Гулял Кольцо. Голова его оценена, и это подзадоривало его пропивать душу в кружале, посередь города, и красоваться на торгу, и угощать девок за пляску, и кричать конным стрельцам:
– На, поднесу тебе и кобыле, сам затомился, бурмакан аркан, и ее томишь!..
И среди городского люда блистал он в необычайном одеянии, волосы его выбивались из- под шапки, и не было человека, который не знал бы его. А перед ним расступались, шептали, кто с усмешкой, кто с боязнью, и все с завистью и восхищением: 'Гуляет Кольцо!' И девушка, которую он отличал, потупляла, зардевшись, глаза. Один он не оставался – много народу приставало к нему и, видимо, заботливо следило, чтобы кто-нибудь при нем был, но он никого не звал и, случалось, обведя окружавших тяжелым взором, начинал яростно, бешено, с руганью гнать всех от себя.
Может быть, в самом деле он крестил у воеводы – причудливые, хитроумные пути соединяли Поле с украинными городками.
И не только пальцем не трогали здесь атамана, присужденного к смерти, но и те, кого он открыто связал с собой, как вот этих рубцовских, становились, выходит, тоже неприкосновенными, невидимыми до тех пор, пока оставались они в указанной им хижине.
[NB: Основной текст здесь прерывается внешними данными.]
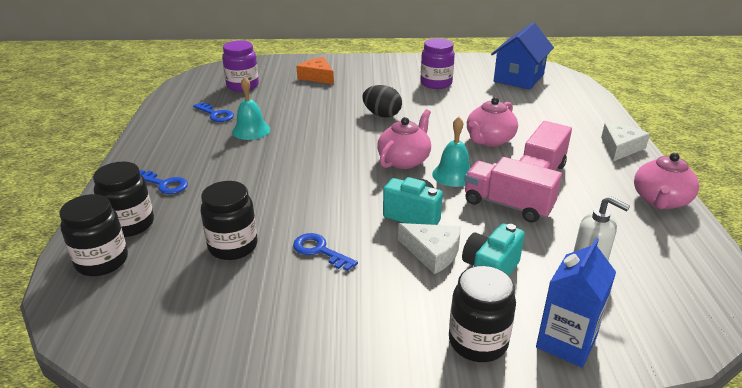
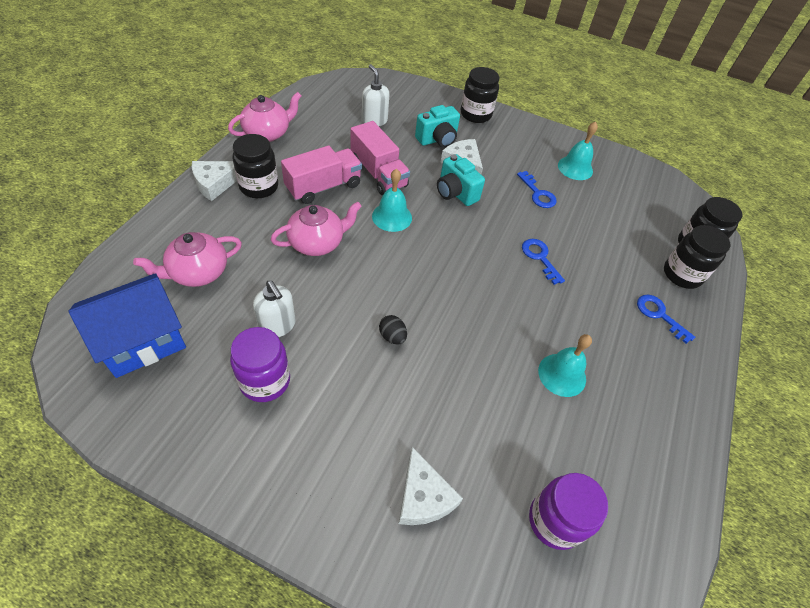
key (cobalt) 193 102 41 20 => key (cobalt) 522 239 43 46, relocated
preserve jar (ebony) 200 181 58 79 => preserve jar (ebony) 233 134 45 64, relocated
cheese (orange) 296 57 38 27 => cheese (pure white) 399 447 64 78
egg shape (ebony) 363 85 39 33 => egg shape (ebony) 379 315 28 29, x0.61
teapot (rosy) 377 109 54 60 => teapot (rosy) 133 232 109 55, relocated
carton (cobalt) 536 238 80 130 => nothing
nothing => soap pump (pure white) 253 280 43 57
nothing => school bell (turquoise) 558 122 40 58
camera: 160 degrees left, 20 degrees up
Как та хижина видела город, так и город, конечно, отлично видел ее в лощине, да только лукаво щурился… Однажды гость, не спросясь, рванул двери; тяжкий, вспухший, мутный ступил в избу Кольцо, горбясь, не здороваясь, шагнул к скамье. Клава очутилась возле него, и злое, обиженное и вместе робкое, собачье-преданное выражение поразило мужиков на ее лице. Она пригнула к себе большую мохнатую голову хмельного человека и стала перебирать, приглаживать, воркующе приговаривая, волосы его. Потом на полатях слышался ее сердитый, настойчивый, страстный шепот – она упрекала, и опять, баюкая, принималась ворковать, и счастливо смеялась. Отец возился с хомутами. Мать, прямая и сухая, выпячивала нижнюю губу.
Ночью Кольцо ушел. Дочь встала на рассвете; высоко вздернув левую бровь, она прибиралась перед зеркальцем, старательно, долго стирала следы слез с помятого лица. Глухая досада поднялась в Филимоне. Он вспомнил не о рваной своей ноздре, но о деревне, о тонких бабьих голосах спокойным вечером, возле высоких скирд.